Librie himself has said they expected the program to be seen as a stunt, but it’s a much more serious commitment. It’s not about the dollars, he says, but the reach: offering small companies a chance to benefit from an international marketplace. Already, the company plans further expansion in 2019, adding two more locations in the U.S., as well as another international one. There are also plans to open a work-at-home call center in Akron.

“Just exposing Akron’s businesses to the world, that’s been huge,” he says.

“Even if you’re across the country, I want you to be able to shop at my store, and, no matter what size you are, feel comfortable and that you’re a part of something,” says Cori Thackery, owner of Lansing’s Sweetlees Boutique.
Courtesy eBay
The interior of Sweetlees Boutique storefront in Lansing.
Courtesy Cori Thackery

In both U.S. cities where the program is currently operating, it’s seen as a boost, albeit not a game-changing retail renaissance.
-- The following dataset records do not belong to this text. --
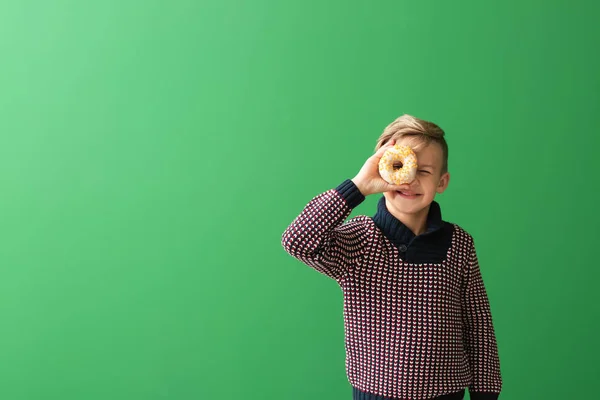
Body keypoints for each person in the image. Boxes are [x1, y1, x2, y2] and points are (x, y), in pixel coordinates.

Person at [281, 114, 503, 400]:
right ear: (382, 169)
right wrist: (358, 186)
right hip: (376, 392)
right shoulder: (359, 240)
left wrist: (485, 392)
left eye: (423, 171)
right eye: (399, 166)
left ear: (442, 181)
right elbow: (297, 240)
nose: (408, 180)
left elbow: (478, 324)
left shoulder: (459, 244)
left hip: (447, 393)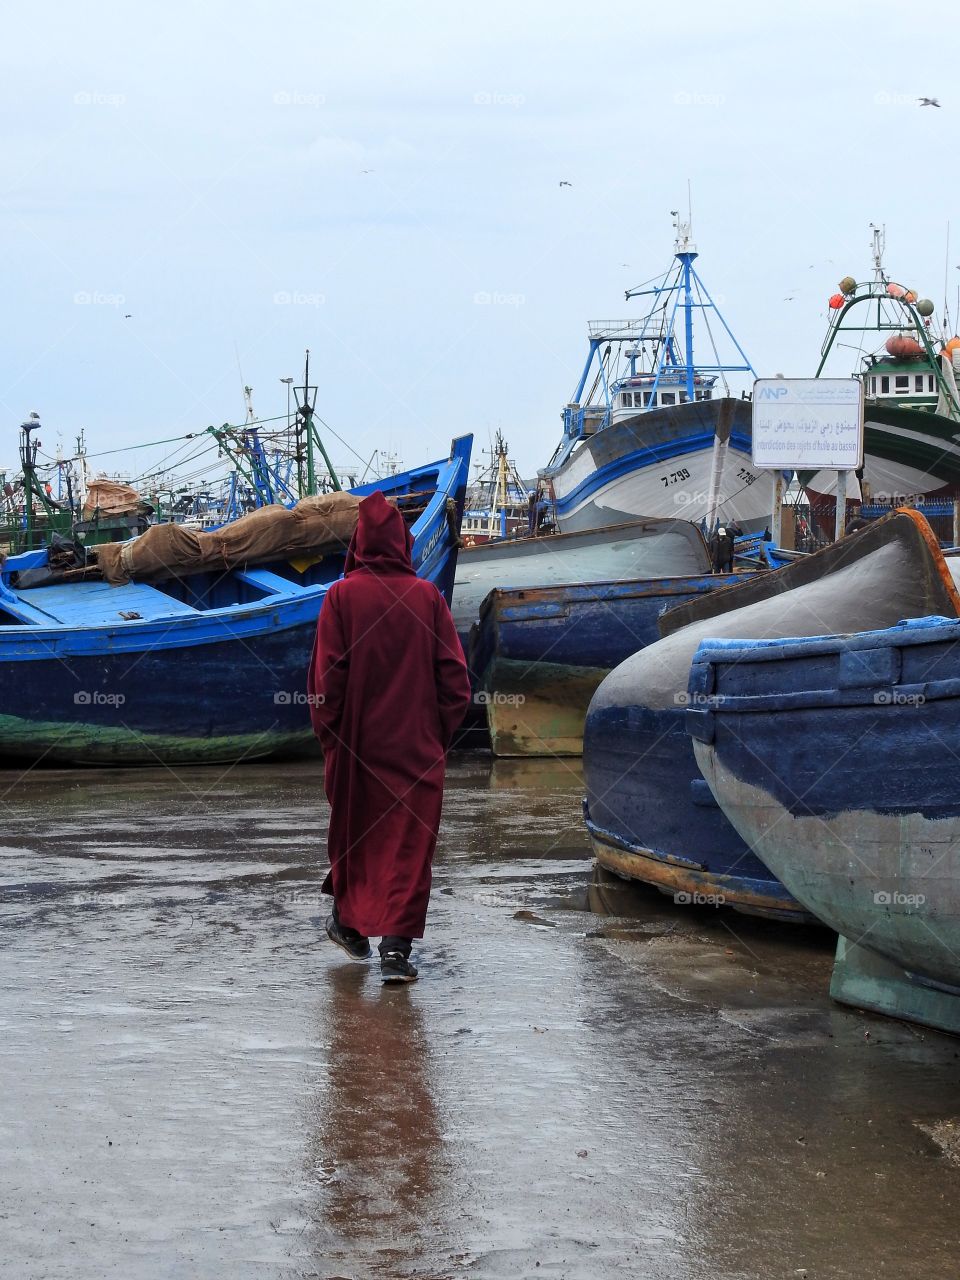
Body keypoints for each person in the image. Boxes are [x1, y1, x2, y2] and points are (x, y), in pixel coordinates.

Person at [307, 490, 472, 984]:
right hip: (416, 751)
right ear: (402, 543)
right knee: (407, 848)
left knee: (358, 838)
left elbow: (325, 683)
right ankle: (395, 953)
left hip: (359, 752)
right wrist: (434, 736)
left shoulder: (340, 596)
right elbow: (456, 683)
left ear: (359, 542)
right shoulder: (428, 598)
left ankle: (349, 924)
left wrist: (332, 741)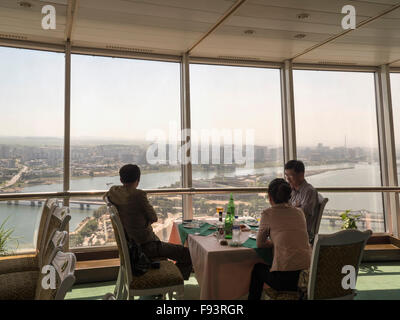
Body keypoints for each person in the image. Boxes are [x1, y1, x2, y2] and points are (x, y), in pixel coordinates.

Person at [104, 164, 192, 280]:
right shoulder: (139, 195)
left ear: (121, 179)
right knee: (188, 254)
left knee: (170, 250)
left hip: (131, 246)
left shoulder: (113, 191)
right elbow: (154, 218)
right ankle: (173, 280)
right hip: (146, 246)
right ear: (138, 180)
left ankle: (166, 282)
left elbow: (105, 196)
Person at [248, 178, 311, 300]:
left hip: (285, 281)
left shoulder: (268, 213)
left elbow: (260, 243)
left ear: (270, 197)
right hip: (306, 276)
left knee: (257, 269)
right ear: (289, 196)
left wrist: (273, 243)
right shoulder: (299, 212)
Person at [284, 160, 319, 240]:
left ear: (301, 175)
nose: (288, 179)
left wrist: (290, 210)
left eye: (291, 175)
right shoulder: (291, 190)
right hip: (290, 230)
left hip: (301, 235)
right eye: (286, 175)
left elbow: (302, 217)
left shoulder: (309, 191)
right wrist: (295, 209)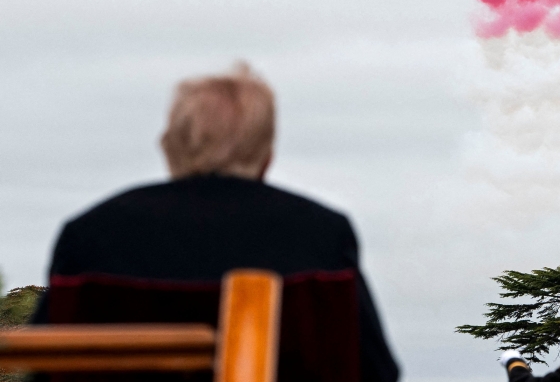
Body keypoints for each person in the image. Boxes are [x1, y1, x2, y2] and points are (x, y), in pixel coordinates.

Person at [35, 63, 400, 382]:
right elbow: (375, 371)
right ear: (266, 158)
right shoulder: (321, 237)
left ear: (169, 147)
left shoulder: (88, 237)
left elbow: (43, 366)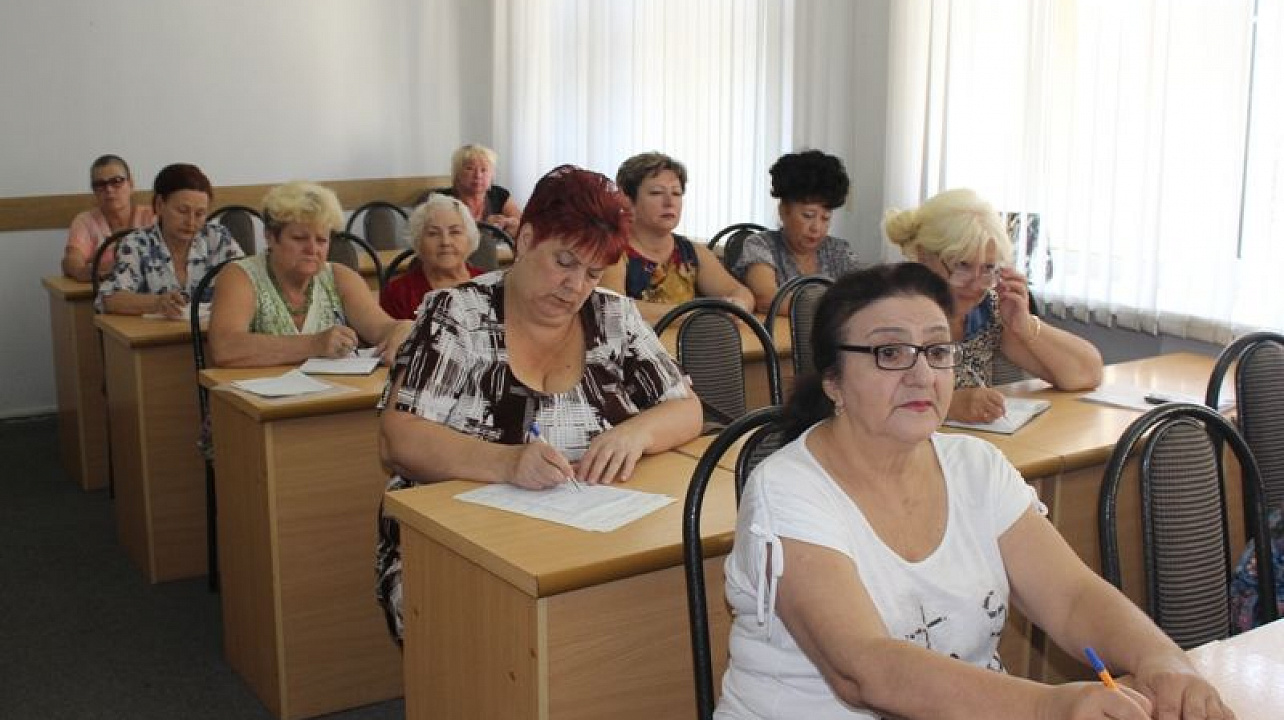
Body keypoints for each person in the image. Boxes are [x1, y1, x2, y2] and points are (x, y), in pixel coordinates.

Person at [715, 263, 1233, 720]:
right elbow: (863, 668)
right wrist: (1049, 706)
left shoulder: (975, 465)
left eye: (937, 350)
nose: (922, 375)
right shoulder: (786, 489)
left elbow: (1073, 598)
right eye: (890, 352)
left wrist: (1163, 663)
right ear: (833, 381)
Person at [375, 165, 703, 642]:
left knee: (647, 613)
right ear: (526, 239)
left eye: (592, 273)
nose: (576, 287)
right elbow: (397, 439)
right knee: (518, 632)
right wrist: (508, 463)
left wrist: (637, 431)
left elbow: (686, 408)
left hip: (583, 543)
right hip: (456, 547)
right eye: (564, 262)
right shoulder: (457, 313)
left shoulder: (612, 315)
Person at [885, 188, 1103, 424]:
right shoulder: (886, 311)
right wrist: (949, 406)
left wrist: (1026, 326)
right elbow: (854, 402)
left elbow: (1086, 375)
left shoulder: (988, 310)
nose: (976, 284)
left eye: (988, 269)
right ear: (923, 255)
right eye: (962, 265)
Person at [207, 181, 412, 367]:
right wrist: (314, 344)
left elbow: (380, 328)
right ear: (270, 237)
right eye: (299, 238)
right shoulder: (240, 276)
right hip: (257, 404)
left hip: (332, 398)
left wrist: (400, 329)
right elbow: (225, 348)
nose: (312, 249)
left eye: (322, 240)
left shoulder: (340, 277)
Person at [601, 152, 754, 323]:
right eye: (656, 193)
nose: (669, 202)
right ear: (626, 200)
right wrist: (696, 313)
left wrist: (738, 305)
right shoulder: (612, 251)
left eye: (676, 193)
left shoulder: (692, 252)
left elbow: (741, 292)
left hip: (690, 348)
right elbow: (614, 310)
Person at [96, 163, 244, 317]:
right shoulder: (136, 244)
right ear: (160, 205)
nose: (191, 222)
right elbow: (111, 298)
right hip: (155, 338)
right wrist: (157, 302)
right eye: (182, 211)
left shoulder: (217, 238)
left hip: (211, 335)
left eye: (200, 214)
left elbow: (251, 282)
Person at [731, 149, 860, 314]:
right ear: (784, 211)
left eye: (825, 218)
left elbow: (862, 297)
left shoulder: (839, 251)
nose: (817, 228)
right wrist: (837, 305)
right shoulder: (761, 245)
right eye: (808, 215)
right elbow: (766, 299)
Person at [378, 194, 485, 320]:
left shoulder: (490, 286)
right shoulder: (398, 294)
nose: (445, 242)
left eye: (455, 232)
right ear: (418, 242)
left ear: (469, 239)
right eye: (433, 233)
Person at [62, 154, 155, 282]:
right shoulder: (85, 221)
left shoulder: (152, 216)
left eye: (116, 181)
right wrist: (82, 271)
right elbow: (71, 260)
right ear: (94, 191)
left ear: (131, 184)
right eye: (100, 184)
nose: (109, 189)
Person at [418, 143, 522, 235]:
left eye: (484, 170)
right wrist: (485, 228)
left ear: (492, 175)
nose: (478, 175)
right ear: (457, 173)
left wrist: (510, 224)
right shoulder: (440, 200)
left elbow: (523, 224)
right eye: (470, 168)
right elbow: (435, 235)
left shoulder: (499, 195)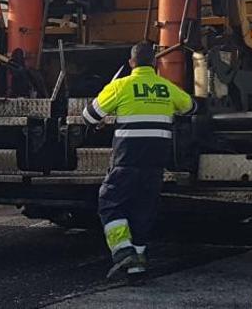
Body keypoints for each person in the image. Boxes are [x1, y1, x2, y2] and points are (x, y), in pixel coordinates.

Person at [82, 41, 193, 281]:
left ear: (131, 63)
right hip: (156, 162)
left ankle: (123, 251)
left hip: (127, 159)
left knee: (110, 202)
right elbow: (190, 107)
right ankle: (137, 267)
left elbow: (89, 116)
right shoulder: (166, 87)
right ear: (154, 63)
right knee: (143, 209)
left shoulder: (121, 86)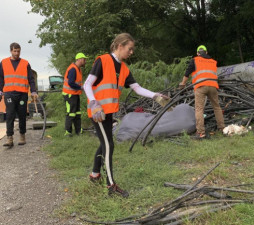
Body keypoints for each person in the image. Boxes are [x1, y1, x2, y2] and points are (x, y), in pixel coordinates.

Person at [83, 33, 169, 198]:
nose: (131, 52)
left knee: (104, 144)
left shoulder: (123, 69)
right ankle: (111, 186)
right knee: (109, 146)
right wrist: (94, 102)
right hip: (98, 112)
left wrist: (155, 96)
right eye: (129, 49)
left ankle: (95, 175)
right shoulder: (102, 61)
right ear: (120, 46)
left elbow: (137, 88)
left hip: (109, 113)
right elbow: (87, 84)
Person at [179, 45, 224, 139]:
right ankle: (222, 128)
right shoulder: (213, 61)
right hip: (213, 86)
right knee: (217, 107)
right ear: (206, 52)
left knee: (199, 109)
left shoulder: (195, 60)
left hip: (201, 86)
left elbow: (187, 73)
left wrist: (182, 84)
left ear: (197, 53)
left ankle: (201, 133)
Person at [0, 42, 38, 147]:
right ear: (11, 51)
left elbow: (31, 79)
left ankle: (22, 135)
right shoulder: (3, 62)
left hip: (22, 94)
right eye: (15, 51)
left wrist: (34, 91)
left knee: (22, 115)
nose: (17, 53)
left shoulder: (25, 63)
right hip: (9, 93)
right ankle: (9, 138)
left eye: (18, 51)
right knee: (10, 115)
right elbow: (1, 78)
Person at [62, 53, 87, 137]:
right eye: (84, 59)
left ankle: (78, 130)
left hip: (74, 94)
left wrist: (80, 88)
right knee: (71, 113)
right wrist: (81, 87)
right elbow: (71, 83)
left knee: (77, 113)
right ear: (79, 59)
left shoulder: (78, 69)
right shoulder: (73, 69)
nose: (85, 61)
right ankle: (68, 132)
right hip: (69, 95)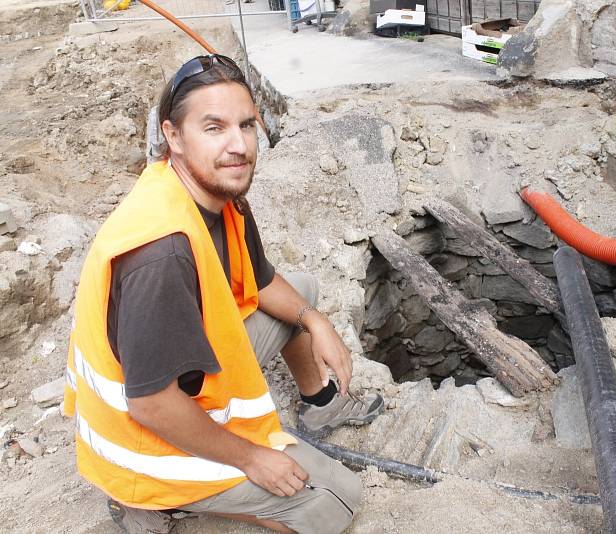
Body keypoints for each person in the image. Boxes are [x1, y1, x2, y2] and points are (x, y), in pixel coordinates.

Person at [63, 54, 384, 534]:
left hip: (180, 378)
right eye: (214, 128)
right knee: (337, 502)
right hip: (144, 442)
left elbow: (260, 282)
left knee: (301, 293)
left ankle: (320, 407)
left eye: (246, 125)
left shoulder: (218, 195)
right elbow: (151, 404)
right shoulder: (161, 253)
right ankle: (159, 506)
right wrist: (254, 457)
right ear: (173, 136)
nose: (239, 145)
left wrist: (317, 321)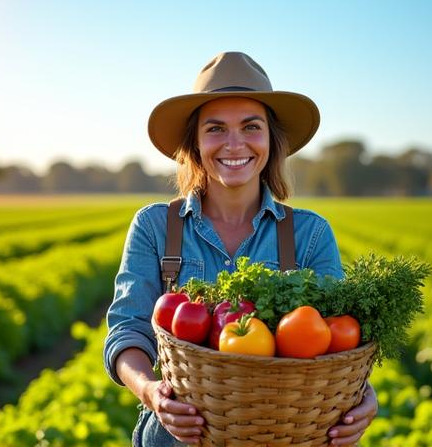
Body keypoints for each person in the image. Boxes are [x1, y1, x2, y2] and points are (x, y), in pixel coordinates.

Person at [103, 51, 378, 446]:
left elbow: (341, 343)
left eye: (251, 126)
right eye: (215, 129)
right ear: (195, 144)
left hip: (284, 435)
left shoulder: (310, 234)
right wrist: (151, 392)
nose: (234, 144)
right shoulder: (155, 227)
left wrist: (362, 396)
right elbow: (127, 331)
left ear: (271, 140)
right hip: (177, 437)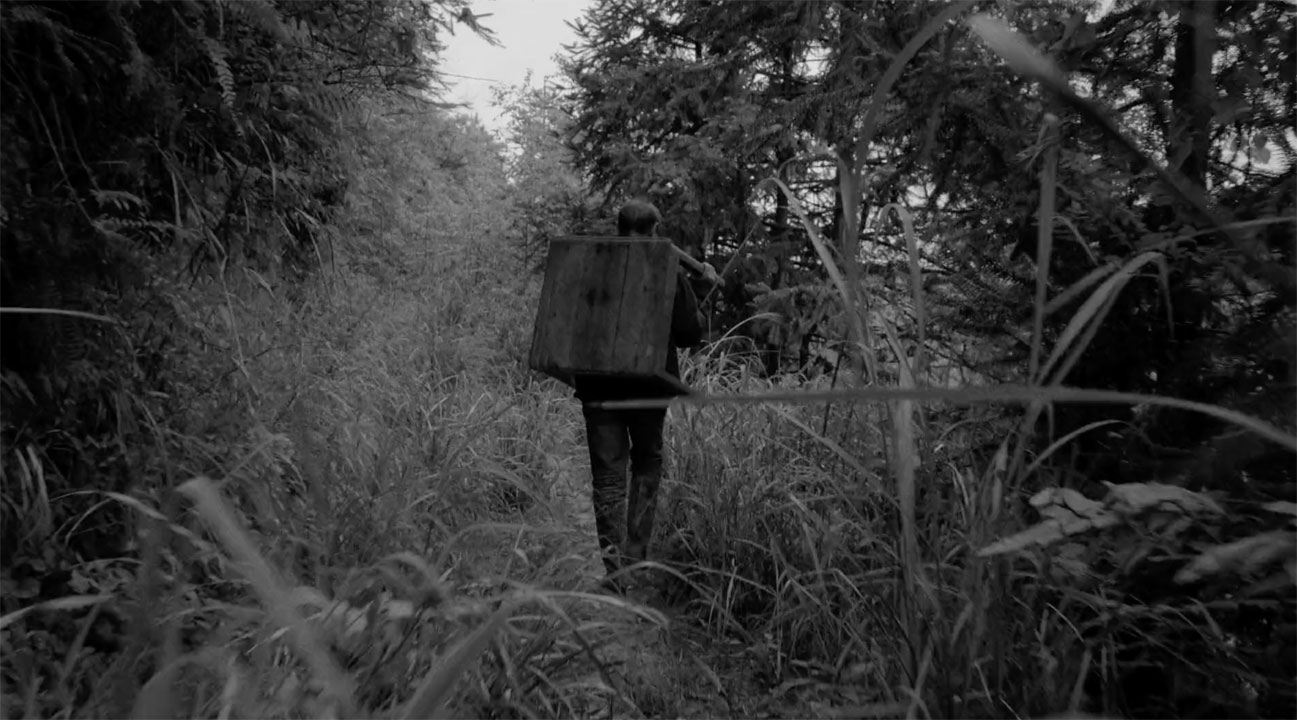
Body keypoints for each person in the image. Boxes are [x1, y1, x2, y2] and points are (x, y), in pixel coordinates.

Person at [574, 199, 713, 593]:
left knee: (608, 475)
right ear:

In Lansing, where 49 companies have been participating in the program since August, Mayor Andy Schor believes eBay’s initiative can be a small part of a larger strategy.

“Small businesses are the lifeblood of the economy,” he says. “In Lansing, we still have GM and two hospital systems, but everyone who works here still needs retail, goods, and services. People have to take a risk, and buy a building, and open a small business. Those who will take these risks now have additional tools through eBay.”

Cori Thackery, a former teacher and founder of Lansing’s Sweetlees Boutique, is one of those risk takers. She started the clothing store in 2016, and has expanded rapidly, using a Facebook group for promotion and now employing nine and operating her own brick-and-mortar store. The customer support and assistance through Retail Revival has been great, but so far, eBay has just added up to about 1 percent of her monthly revenue.

“Is it making a huge difference?” Thackery asks. “No, but I hope that as I continue to expand the store, and use eBay’s tools, I can keep growing that presence.”

It’s also helping her build up more business at her store. The brick-and-mortar location has allowed her to reach out more to her community.

“Even if you’re across the country, I want you to be able to shop at my store, and, no matter what size you are, feel comfortable and that you’re a part of something,” she says. “I know it sounds cliche to say [it, but] small businesses really are the heart of the country.”